Perbedaan

14 2 2
                                    

HAPPY READING!!
Ditunggu Vote dan Komentarnya! 😘

"Aku kangen sama kamu, Van."

Tiba-tiba kepala remaja laki-laki itu bergerak.

Deg!

Ara reflek mengurungkan niat merasa malu sendiri dengan tindakan bodoh yang ia lakukan. Entah apa yang membuat gadis itu merasa takut dan segera memalingkan wajah memandang langit dari jendela. Ia terpaksa menahan degupan jantung yang kembali berpacu lantaran tak sengaja mencium aroma parfum khas Revan yang menguar.

Sementara itu Revan menggeliat menegakkan kepala memandang Ara yang telah siuman dengan tatapan yang sulit diartikan. Cowok itu beringsut bangkit dari posisinya dan berdiri tegap.

"Kenapa Lo nggak bangunin gue kalau udah sadar?"
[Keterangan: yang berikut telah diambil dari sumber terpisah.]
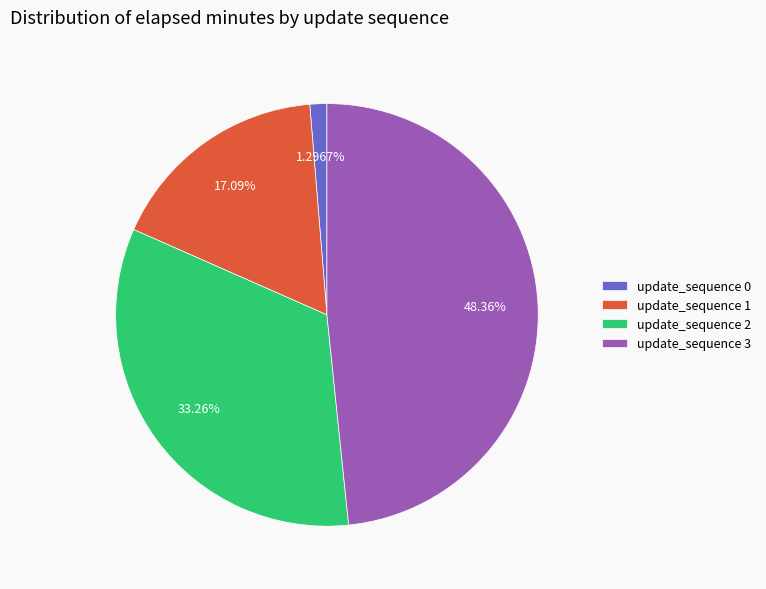

To the nearest percent, what is the average slice percentage?

25%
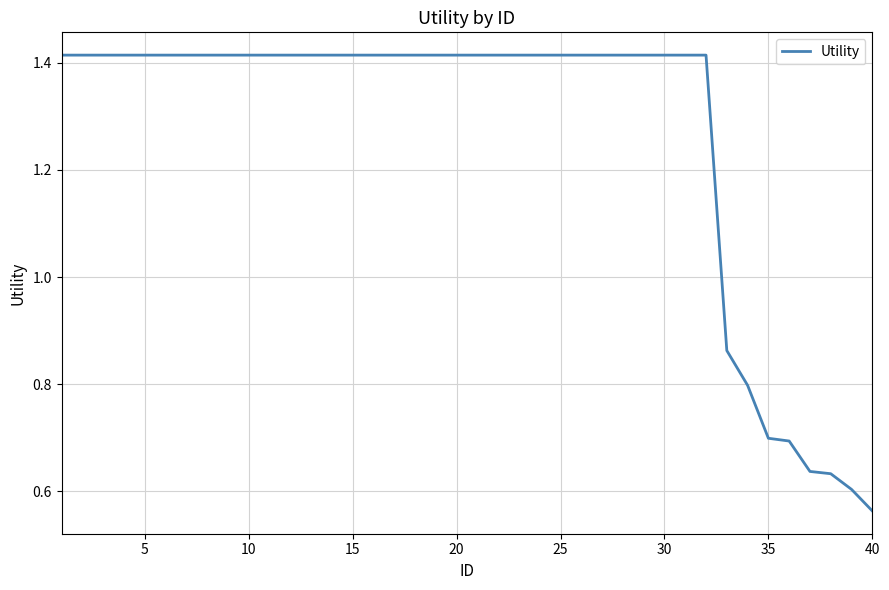

Approximately how many times larger is the value at 15 compared to 10?

1.0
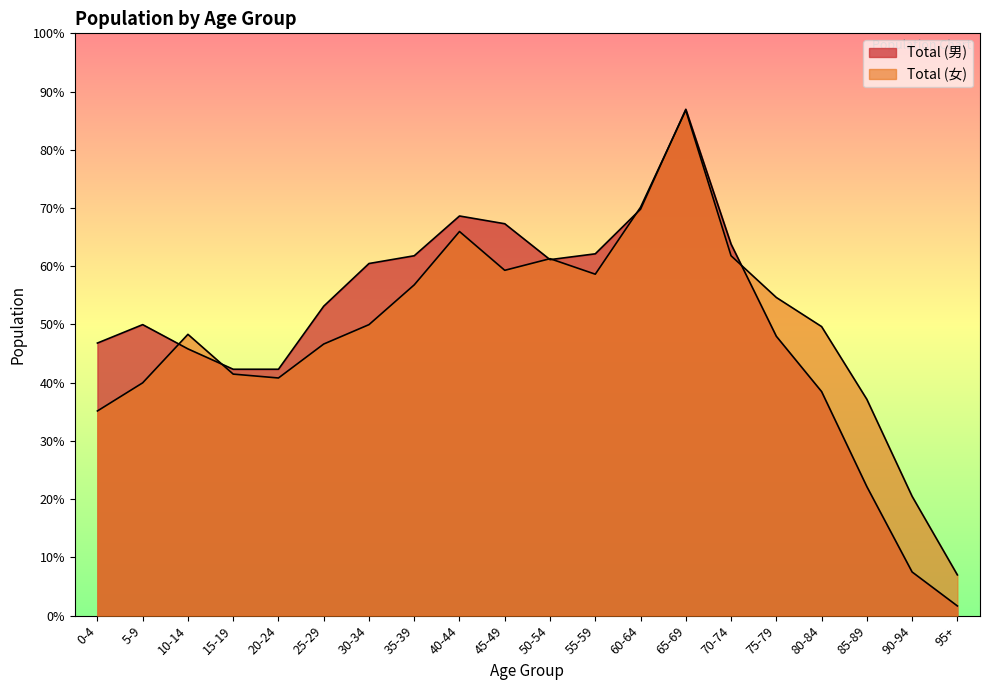

How many lines are shown in the chart?

2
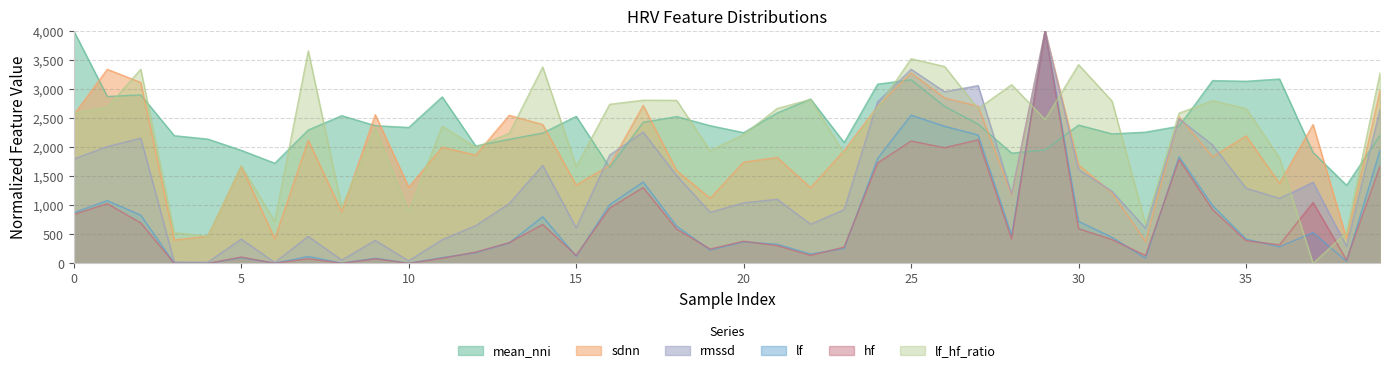

Is it true that rmssd equals 2259.0 at 17?

True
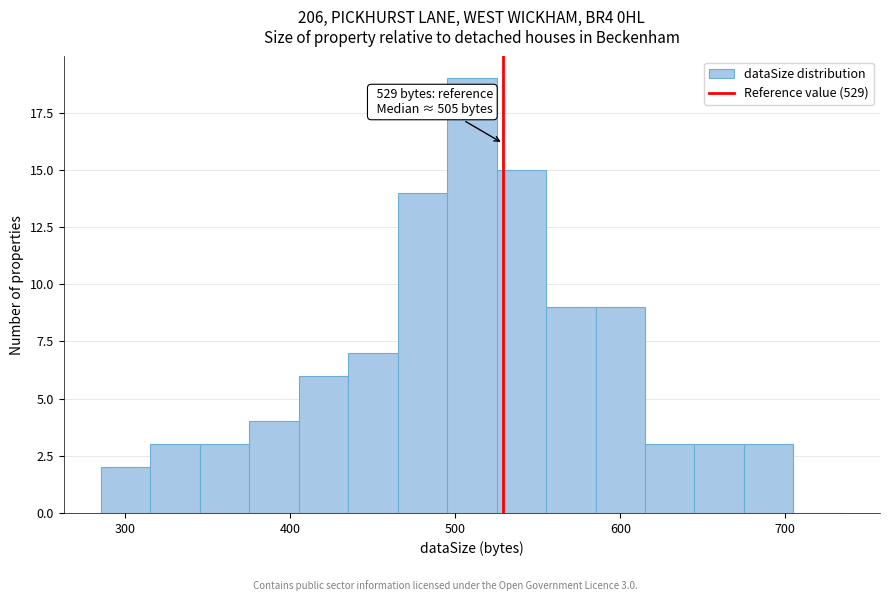

Around what value on the x-axis is the tallest bar? Give the approximate position of its centre, as read against the axis.

510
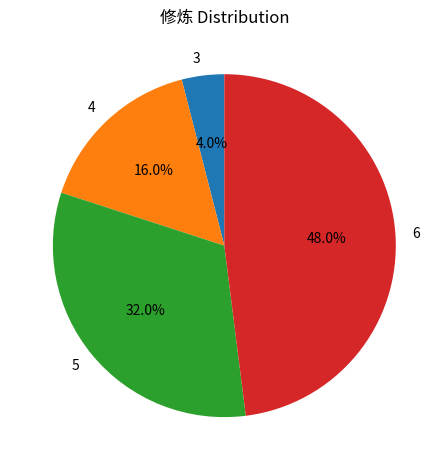

Combined, do 4 and 5 account for over 50%?

No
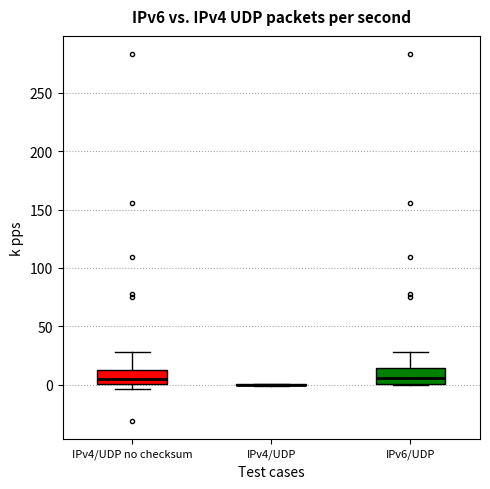

Reading left to right, transcribe this box plot: for each box, give where its median line is, the range the box spans, and where its two whiskers end, as read against the y-axis. The values are not printed on the chart, so give them approximately, as read against the axis.

IPv4/UDP no checksum: median 5, box 0 to 10, whiskers -5 to 30
IPv4/UDP: box collapsed to a line at 0, whiskers 0 to 0
IPv6/UDP: median 5, box 0 to 15, whiskers 0 to 30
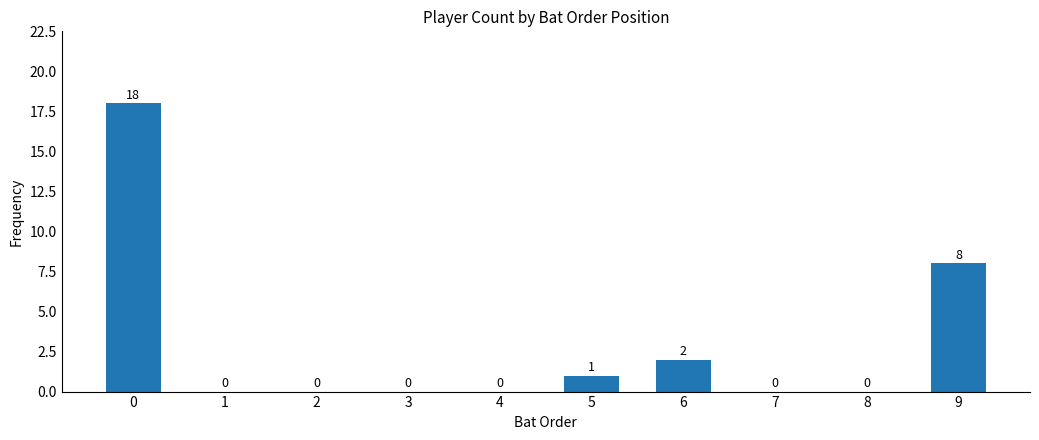

Are the bars horizontal?

No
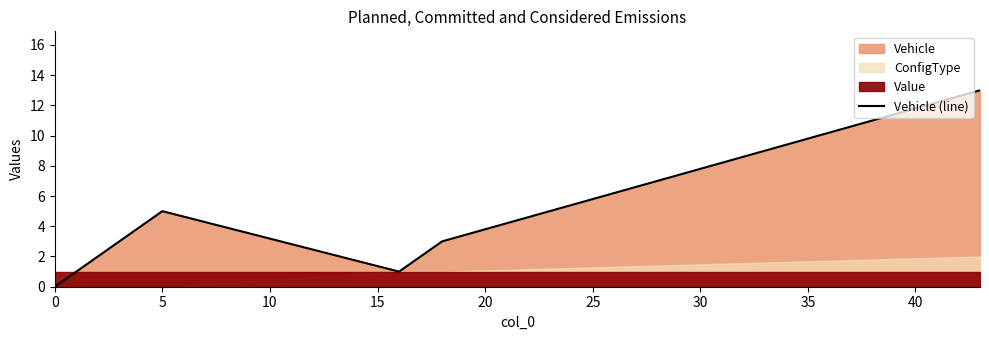

Does the chart have visible grid lines?

No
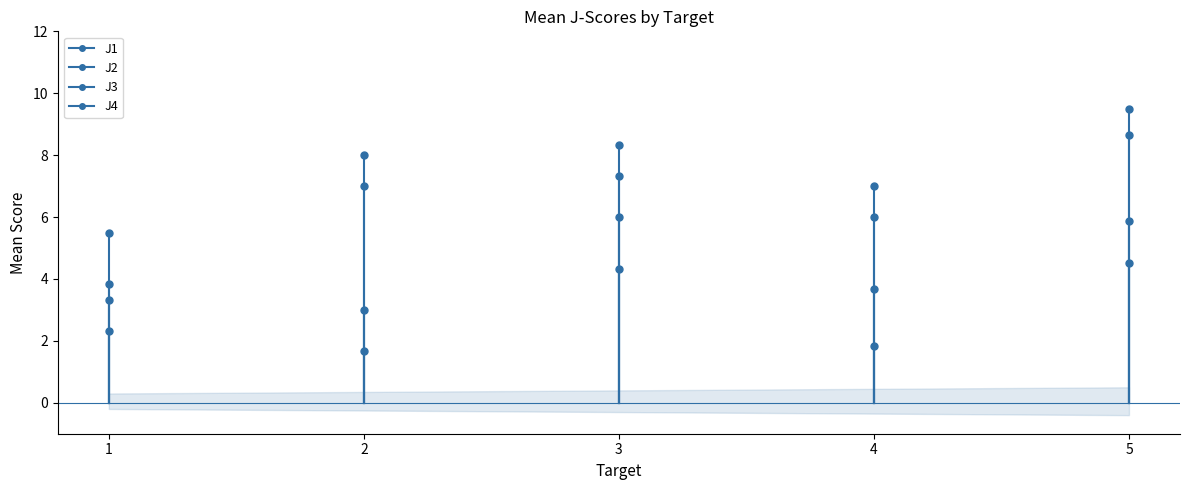

Which series contains the highest Y value?

J1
Ara susah payah menelan salivanya yang tiba-tiba terasa tercekat. Berharap Revan menanyakan bagaimana kabar dan kondisinya meski terdengar hanya sebagai formalitas, justru suara dingin dan tajam yang ia dengar darinya.

"Jawab gue, Ra," tegas Revan masih dengan suara dingin dan datar.

Ara menolehkan wajah meski takut-takut. Tidak sengaja tatapan mata keduanya bertemu membuat Ara reflek mengalihkan pandangan. Diam-diam gadis itu menggigit bibir bawahnya.

"Ak-aku nggak mau ganggu kamu," jawab Ara lirih.

Revan menghela napas berat, "Kapan gue merasa keganggu sama Lo?"

Ara tertegun dan lidahnya mendadak kelu.

Revan merogoh saku celana dan mengeluarkan ponsel dari sana. "Gue mau cabut. Sepertinya gue udah nggak diperluin lagi di sini."

Revan memakai kembali jaketnya yang masih basah dan balik badan hendak melenggang pergi.

"Kamu mau kemana?"

Ara membekap mulutnya yang sudah spontan bertanya. Dalam hati ia benar-benar merutuki dirinya sendiri merasa bodoh sekaligus bersalah.

"Urusan gue. Ada Lala sama Widya yang bakal nemenin Lo di sini," jawab Revan dingin masih terus berjalan.

"Mama?" tanya Ara ragu-ragu.

Langkah Revan berhenti di ambang pintu. Ia memutar badan dan menghela nafas berat.

"Gue sama yang lain nggak nelfon Tante Farah. Jadi Lo tenang aja."

Usai mengatakan itu tubuh Revan sempurna menghilang di balik pintu ruangan yang kembali tertutup. Ara menatap nanar kepergian punggung Revan yang telah menjauh. Kepalanya mendadak serasa berputar saat memikirkan hubungan persahabatan mereka yang terus merenggang tanpa ada penyelesaian.

Selang beberapa menit dari kepergian Revan, ruangan sepi dan serba putih itu dihebohkan dengan kedatangan Lala dan Widya yang menerobos masuk seperti yang dikatakan Revan sebelumnya. Kedua gadis itu langsung berhambur memeluk sahabatnya yang terbaring lemah di ranjang pesakitan.

Saking antusiasnya, Widya yang masih memeluk erat Ara membuat gadis itu sesak napas.

"Ehh, sorry Ar. Gue kelewat seneng bisa lihat keadaan Lo sekarang," ucap Widya menyengir dan menyeka ujung matanya yang entah sejak kapan sudah berair.

"Maafin gue, Ar. Gue tadi nggak berani buat nolongin Lo dari mereka. Gue emang nggak becus buat jadi sahabat Lo," sesal Lala duduk di samping ranjang dan menundukkan wajah.

Ara menggeleng dan tersenyum. Tangannya menggenggam jemari Lala erat. "Kamu jangan bilang kayak gitu, La. Makasih banyak udah mau nolongin aku."

Lala mengusap pipinya yang sudah basah. Perasaannya benar-benar campur aduk dengan ingatannya beberapa jam yang lalu di sekolah.